Saved entries
↓↓↓

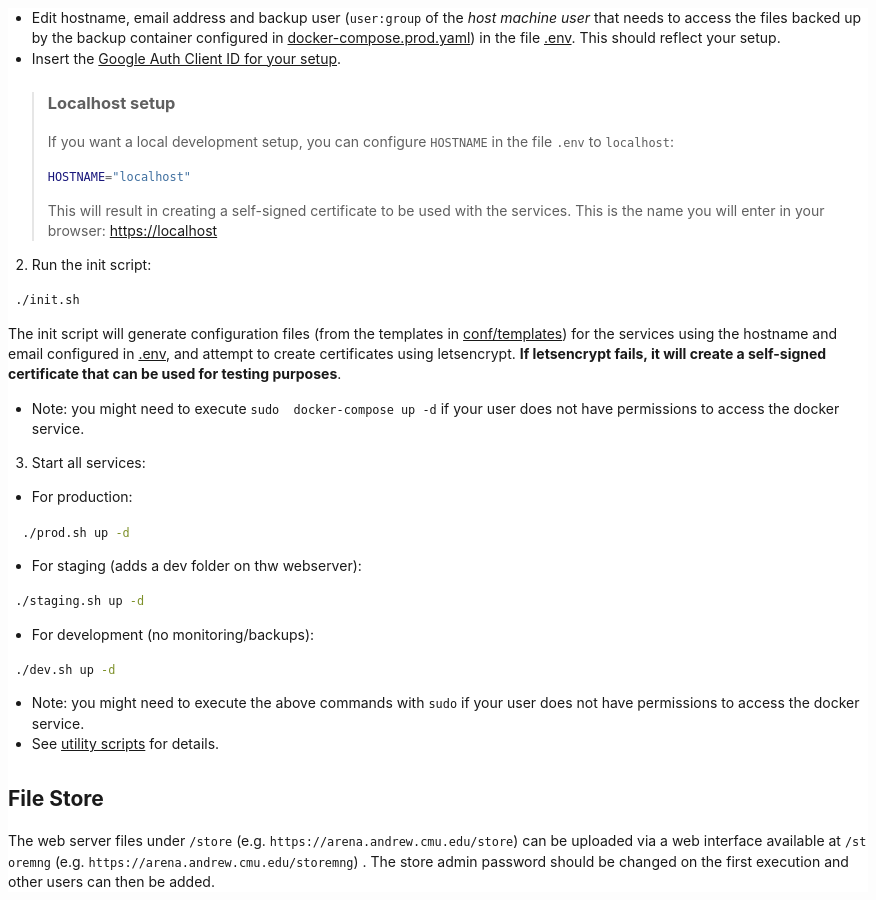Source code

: - Edit hostname, email address and backup user (```user:group``` of the *host machine user* that needs to access the files backed up by the backup container configured in [docker-compose.prod.yaml](docker-compose.prod.yaml)) in the file [.env](.env). This should reflect your setup.
- Insert the [Google Auth Client ID for your setup](https://developers.google.com/identity/protocols/oauth2/web-server).
> ### Localhost setup
>
> If you want a local development setup, you can configure ```HOSTNAME``` in the file ```.env``` to ```localhost```:
>
> ```bash
> HOSTNAME="localhost"
> ```
> This will result in creating a self-signed certificate to be used with the services. This is the name you will enter in your browser: [https://localhost](https:///localhost)

2. Run the init script:

```bash
 ./init.sh
```

The init script will generate configuration files (from the templates in [conf/templates](conf/templates)) for the services using the hostname and email configured in [.env](.env), and attempt to create certificates using letsencrypt. **If letsencrypt fails, it will create a self-signed certificate that can be used for testing purposes**.

* Note: you might need to execute ```sudo  docker-compose up -d``` if your user does not have permissions to access the docker service.

3. Start all services:

- For production:
```bash
  ./prod.sh up -d
```

- For staging (adds a dev folder on thw webserver):
```bash
 ./staging.sh up -d
```

- For development (no monitoring/backups):
```bash
 ./dev.sh up -d
```

* Note: you might need to execute the above commands with ```sudo``` if your user does not have permissions to access the docker service.
* See [utility scripts](utility-scripts) for details.

## File Store

The web server files under ```/store``` (e.g. ```https://arena.andrew.cmu.edu/store```) can be uploaded via a web interface available at ```/storemng```  (e.g. ```https://arena.andrew.cmu.edu/storemng```) . The store admin password should be changed on the first execution and other users can then be added.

↑↑↑

TASK DESCRIPTION:
Please say how many lines in the records above contain the word "staging", giving the number alone.

ANSWER SPACE:
2